Someone told me it’s a willow oak.


----------



## SonnyE (May 11, 2018)

ravenclan said:


> looks like Locus tree to me, see the thorns, good for a fire but not smoking



I agree ravenclan. I hadn't noticed the thorns before you mentioned it.
I use to collect downed Black Locus from Manzanar, CA. on my way home from work, back when it was a memory, and not a park.
Dried, it was so hard I'd buck it up with a bow saw because it would try and tear the chain off my chainsaw.
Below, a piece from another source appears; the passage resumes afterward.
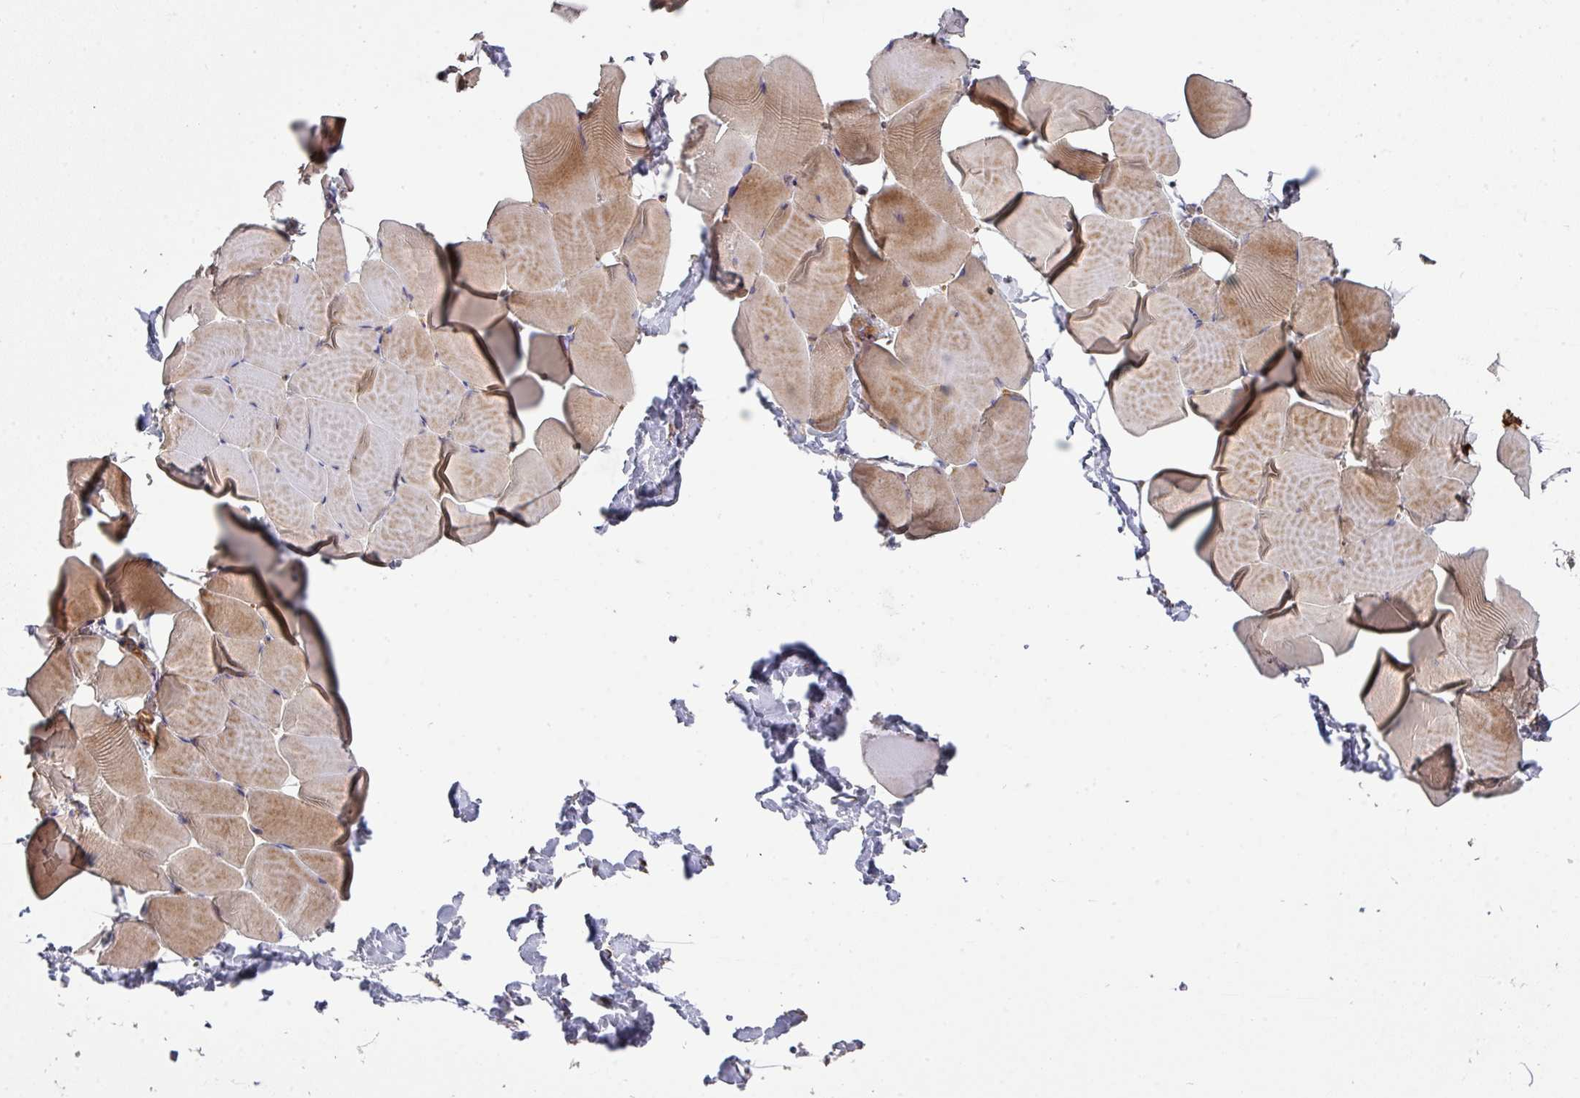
{"staining": {"intensity": "moderate", "quantity": ">75%", "location": "cytoplasmic/membranous"}, "tissue": "skeletal muscle", "cell_type": "Myocytes", "image_type": "normal", "snomed": [{"axis": "morphology", "description": "Normal tissue, NOS"}, {"axis": "topography", "description": "Skeletal muscle"}], "caption": "Immunohistochemical staining of benign human skeletal muscle exhibits medium levels of moderate cytoplasmic/membranous expression in approximately >75% of myocytes. (Brightfield microscopy of DAB IHC at high magnification).", "gene": "DCAF12L1", "patient": {"sex": "male", "age": 25}}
I'm still going with it's a Wood Tree....


----------



## lemans (May 11, 2018)

Looked it up on the internet and it is willow oak. I wish it was post oak but I will get a brisket and try it


----------



## ChrisStef (May 11, 2018)

Im thinking youve got butternut.  Here’s pics from my field guide to trees.  The tell tale sign, for me, is how the leaves grow directly across from each other and arent staggered.


----------



## ChrisStef (May 11, 2018)

Heres what the book shows for willow oak


----------



## lemans (May 11, 2018)

Well the leaves rounded tips so it not a butternut. And it’s definitely not a willow leaf?? Humm but the crosss section is definitely oak!! I think.


----------



## ChrisStef (May 11, 2018)

Ill cross post to a woodworking forum im part of.  Youre right on the tips.  Seems to be a lot of sapwood on that tree (the light colored outer band) 

Ill go back through the oaks and elms in my book after lil guy gets to bed.  Im a new england guy but dont know much about elms. 

My first thought before i looked up butternut was something in the beech family but the bark is throwin me off.


----------



## SonnyE (May 11, 2018)

I still say it's a wood tree....


----------



## ChrisStef (May 11, 2018)

Wood tree for sure lol. 

Chinkapin is another thought but im not seeing any readily apparent answers on this one.


----------



## gmc2003 (May 12, 2018)

I'm not a tree expert, but the leaves resemble a white ash tree, and the sap wood is fairly light in color. 

Chris


----------



## motolife313 (May 14, 2018)

I typed in willow oak on google and that's what it looks like. Try it out. What kind of smoker are u running?


----------



## lemans (May 14, 2018)

WSM. I burnt a small chunk. It’s good


----------



## motolife313 (May 14, 2018)

Nice! I've cooked with green wood many times, that's what I cooked with till it was seasoned. Mainly doing cowboy style cooking over fire pit, I'd get the fire  going first with some fir


----------



## HalfSmoked (May 14, 2018)

It's definitely not a willow oak at this point I'm not sure but it is not willow oak.

Warren


----------



## ChrisStef (May 14, 2018)

Its got the boys stumped on the woodworking site.  If ya burned some and its good .... then its goodwood.


----------



## lemans (May 14, 2018)

I think it ash


----------



## ravenclan (May 15, 2018)

i still say locus tree see the thorns


----------



## dave schiller (May 15, 2018)

Raven is correct.  To be more specific, it's Honey Locust (yes, like the insect).  HL has lots of thorns, especially on the main trunk.  It's a totally different tree than Black Locust, which has a few thorns.  But both are in the legume family, along with mesquite and acacia.  I have no clue about whether it is suitable for smoking meat.


----------



## HalfSmoked (May 15, 2018)

In another post it was stated that honey locust was ok for smoking but not black locust.
For sure you have a great fire wood though.

Warren


----------



## Hennessy (Jun 23, 2018)

Honey locust. Those needles are a bear. They can/will go thru a garden tractor tire and also boot soles. And if you get stuck, it smarts like a mother for 20-30 minutes, I think from the oils. Great for fire wood or fence posts, but not so sure about smoking.


----------